Therefore, \begin{align} &\color{#c00000}{% \int_{0}^{\infty}\arctan\pars{2ax \over x^{2} + c^{2}}\sin\pars{bx}\,\dd x} \\[3mm]&=-\,{\sgn\pars{a} \over 2b}\times \\ & \Im\pars{% 2\pi\ic\,{\pars{x_{1} - \verts{a}\ic}\expo{\ic\verts{b}x_{1}}\over 2x_{1} - 2\verts{a}\ic} - 2\pi\ic\,{\pars{-x_{2} + \verts{a}\ic}\expo{-\ic\verts{b}x_{2}}\over -2x_{2} + 2\verts{a}\ic}} \\[3mm] = & \ -\,{\pi\sgn\pars{a} \over 2b}\braces{% \exp\pars{-\verts{b}\bracks{\verts{a} + \root{a^{2} + c^{2}}}} - \exp\pars{\verts{b}\bracks{\verts{a} - \root{a^{2} + c^{2}}}}} \\[3mm]&=-\,{\pi\sgn\pars{a} \over 2b}\bracks{% \expo{-\verts{b}\root{\vphantom{\Large A}a^{2} + c^{2}}} \pars{\expo{-\verts{ab}} - \expo{\verts{ab}}}} \\[3mm]&={\pi\sgn\pars{a} \over b} \expo{-\verts{b}\root{\vphantom{\Large A}a^{2} + c^{2}}}\sinh\pars{\verts{ab}} ={\pi \over \verts{b}} \expo{-\verts{b}\root{\vphantom{\Large A}a^{2} + c^{2}}}\sinh\pars{ab} \end{align}

\begin{align} &\color{#66f}{\large% \int_{0}^{\infty}\arctan\pars{2ax \over x^{2} + c^{2}}\sin\pars{bx}\,\dd x ={\pi \over \verts{b}} \expo{-\verts{b}\root{\vphantom{\Large A}a^{2} + c^{2}}}\sinh\pars{ab}} \end{align}

Answer 3

When we see an arctan, sometimes parts is a good start.

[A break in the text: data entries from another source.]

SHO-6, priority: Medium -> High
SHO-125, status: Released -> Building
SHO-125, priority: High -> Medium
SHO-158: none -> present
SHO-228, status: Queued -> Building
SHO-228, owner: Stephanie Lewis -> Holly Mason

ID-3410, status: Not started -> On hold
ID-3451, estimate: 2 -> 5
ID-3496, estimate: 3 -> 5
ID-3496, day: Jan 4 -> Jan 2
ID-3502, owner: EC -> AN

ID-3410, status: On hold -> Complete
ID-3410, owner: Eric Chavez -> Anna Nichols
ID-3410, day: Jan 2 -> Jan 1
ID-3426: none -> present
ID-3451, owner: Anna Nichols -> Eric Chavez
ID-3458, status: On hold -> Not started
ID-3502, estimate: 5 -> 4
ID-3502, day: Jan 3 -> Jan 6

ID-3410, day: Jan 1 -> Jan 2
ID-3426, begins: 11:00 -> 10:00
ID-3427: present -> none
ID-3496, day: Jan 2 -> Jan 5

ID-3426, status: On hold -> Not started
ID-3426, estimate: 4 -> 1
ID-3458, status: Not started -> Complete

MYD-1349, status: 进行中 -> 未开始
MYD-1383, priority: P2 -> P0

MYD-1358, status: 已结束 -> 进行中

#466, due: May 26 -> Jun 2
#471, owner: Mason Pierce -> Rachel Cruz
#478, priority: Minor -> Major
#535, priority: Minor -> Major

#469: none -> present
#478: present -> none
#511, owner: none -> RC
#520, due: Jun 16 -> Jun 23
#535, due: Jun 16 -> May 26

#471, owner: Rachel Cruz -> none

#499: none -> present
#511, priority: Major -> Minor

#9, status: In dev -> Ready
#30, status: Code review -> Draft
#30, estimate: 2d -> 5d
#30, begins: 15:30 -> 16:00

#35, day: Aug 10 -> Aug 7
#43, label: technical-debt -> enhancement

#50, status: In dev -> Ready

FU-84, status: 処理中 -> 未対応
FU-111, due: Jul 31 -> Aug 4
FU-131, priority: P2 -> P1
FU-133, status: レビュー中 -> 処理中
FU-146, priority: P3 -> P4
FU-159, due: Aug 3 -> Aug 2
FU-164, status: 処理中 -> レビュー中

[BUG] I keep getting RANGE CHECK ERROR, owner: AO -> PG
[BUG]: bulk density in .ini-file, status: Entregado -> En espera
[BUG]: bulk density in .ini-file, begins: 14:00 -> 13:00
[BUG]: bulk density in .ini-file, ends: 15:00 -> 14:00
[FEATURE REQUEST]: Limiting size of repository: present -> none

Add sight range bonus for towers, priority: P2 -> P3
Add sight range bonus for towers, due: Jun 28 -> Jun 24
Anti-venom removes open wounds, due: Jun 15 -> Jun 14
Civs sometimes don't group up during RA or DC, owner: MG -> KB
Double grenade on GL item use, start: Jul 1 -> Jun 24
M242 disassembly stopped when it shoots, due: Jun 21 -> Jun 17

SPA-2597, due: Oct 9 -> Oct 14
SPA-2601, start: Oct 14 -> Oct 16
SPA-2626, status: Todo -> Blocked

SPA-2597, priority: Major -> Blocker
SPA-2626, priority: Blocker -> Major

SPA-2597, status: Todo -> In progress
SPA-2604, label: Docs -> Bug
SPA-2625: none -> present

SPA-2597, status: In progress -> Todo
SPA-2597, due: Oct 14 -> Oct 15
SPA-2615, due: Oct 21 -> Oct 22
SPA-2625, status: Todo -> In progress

Let $\displaystyle u=\tan^{-1}\left(\frac{2ax}{x^{2}+c^{2}}\right), \;\ dv=\sinh(bx)dx, \;\ du=\frac{-2a(x+c)(x-c)}{x^{4}+2(2a^{2}+c^{2})x^{2}+c^{4}}dx, \;\ v=\frac{-1}{b}\cos(bx)$

The uv part goes to 0 and we have remaining due to it being an even function:

$$\frac{2a}{b}\int_{-\infty}^{\infty}\frac{(x-c)(x+c)\cos(bx)}{x^{4}+2(2a^{2}+c^{2})x^{2}+c^{4}}dx$$

Use a semicircle in the UHP and consider:

$$f=\frac{2a}{b}\int_{C}\frac{(z+c)(z-c)e^{ibz}}{z^{4}+2(2a^{2}+c^{2})z^{2}+c^{4}}$$

The portion around the arc tends to 0 as $R\to \infty$.

It has poles at:

$$z=(\sqrt{a^{2}+c^{2}}+a)i, \;\ z=(\sqrt{a^{2}+c^{2}}-a)i$$

$$2\pi i \cdot Res(f, \;\ (\sqrt{a^{2}+c^{2}}+a)i)=\frac{\pi }{b}e^{-ab}e^{-b\sqrt{a^{2}+c^{2}}}$$

$$2\pi i \cdot Res(f, \;\ (\sqrt{a^{2}+c^{2}}-a)i)=\frac{\pi}{b}e^{ab}e^{-b\sqrt{a^{2}+c^{2}}}$$

sum the residues in the UHP and note the exponential identity for sinh(ab). Thus, obtaining:

$$=\frac{\pi}{b}e^{-b\sqrt{a^{2}+c^{2}}}\sinh(ab)$$

Answer 4

Let $s_{\pm}=\sqrt{p^2+1}\pm p$ and note that $$\int_0^\infty \sin bx \ \tan^{-1}\frac{2ax}{x^2+c^2}\ dx \overset{x\to c x}=c I(\frac ac, bc) $$ where \begin{align} I(p,q)=& \int_0^\infty \sin qx \ \tan^{-1}\frac{2px}{x^2+1}\ dx\\ =& \int_0^\infty \sin qx\left(\tan^{-1}\frac{s_+}x -\tan^{-1}\frac{s_-}x\right)dx\\ =& \int_0^\infty \int_{s_-}^ {s_+} \frac{x \sin qx}{x^2+s^2}ds\ dx = \int_{s_-}^ {s_+}\frac\pi{2q}e^{-qs}ds\\ =&\ \frac \pi {2q}\left( e^{-qs_-}-e^{-qs_+} \right) =\frac\pi qe^{-q\sqrt{p^2+1}}\sinh pq \end{align}